Greengrass ne bronche pas avec ses mots, ne s’arrêtant que brièvement pour crier après son chien lorsqu’un livreur se présente avec un colis. Il a commencé sa carrière dans le journalisme, travaillant comme chercheur pour l’émission d’actualité d’ITV World in Action à la fin des années 1970, notamment en documentant la grève de la faim de l’IRA à la prison Maze. Plus tard, il a co-écrit les mémoires de l’ancien officier du renseignement Peter Wright, Spycatcher, un livre interdit par le gouvernement Thatcher pour ses révélations d’une taupe soviétique de haut rang dans le MI5.

Cette colère juvénile ne s’est pas dissipée au fil des ans.
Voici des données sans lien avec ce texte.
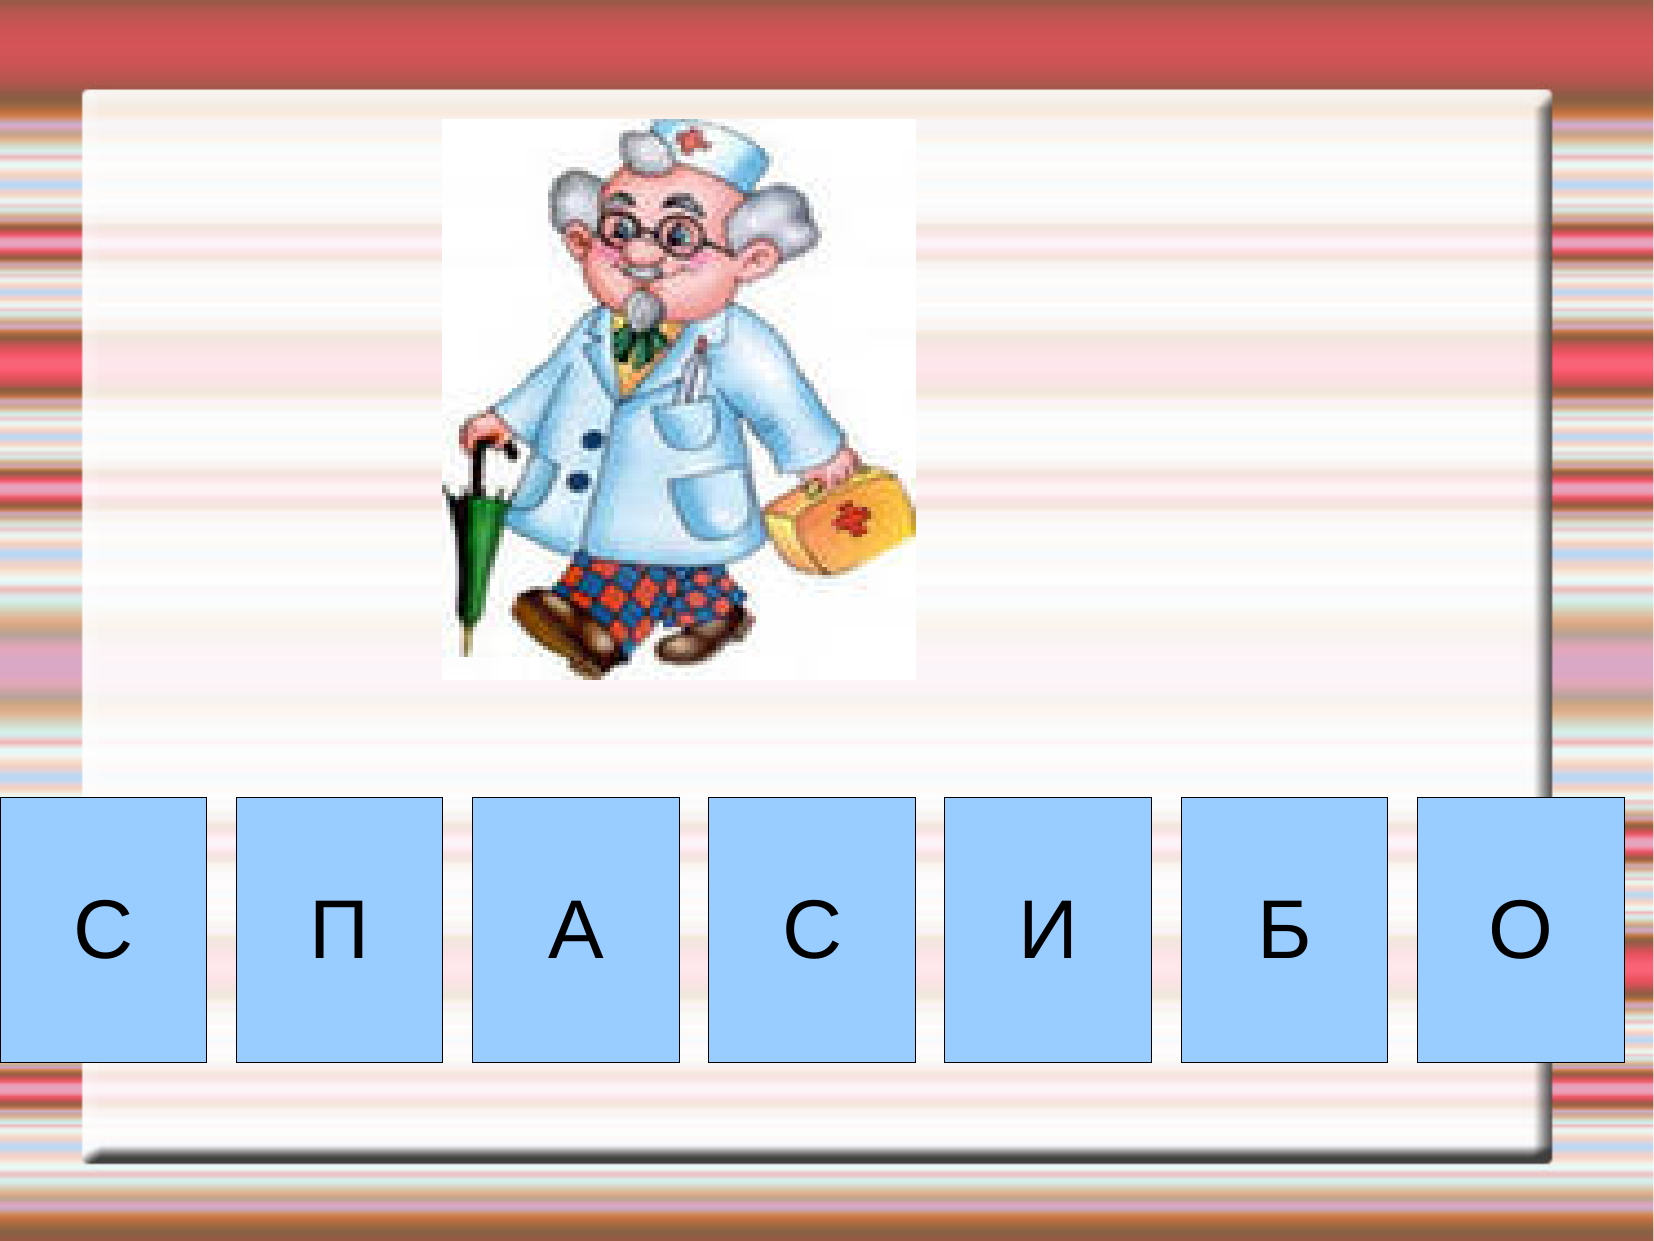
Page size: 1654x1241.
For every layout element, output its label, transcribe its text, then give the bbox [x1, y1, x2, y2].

Les meilleurs films de Greengrass ont toujours été politiquement engagés, se vantant d’une qualité journalistique urgente, comme Bloody Sunday de 2002, sur le tristement célèbre tournage de 1972 en Irlande du Nord, qui lui a valu l’Ours d’or du Festival de Berlin. Plus tard, il a créé United 93, organisé autour du détournement du 11 septembre de l’avion United Airlines – ce qui lui a valu un Bafta du meilleur réalisateur et une nomination aux Oscars. Il croit toujours en l’importance du reporting. «Je pense que le journalisme est en première ligne parce que son affaire est la vérité», dit-il. «Et, bien sûr, des forces puissantes veulent saper la vérité ou les faits. Ils veulent que les faits soient ce que les gens puissants disent que vous êtes des faits, ce qui ne sont pas du tout des faits. Très souvent, ce sont des mensonges.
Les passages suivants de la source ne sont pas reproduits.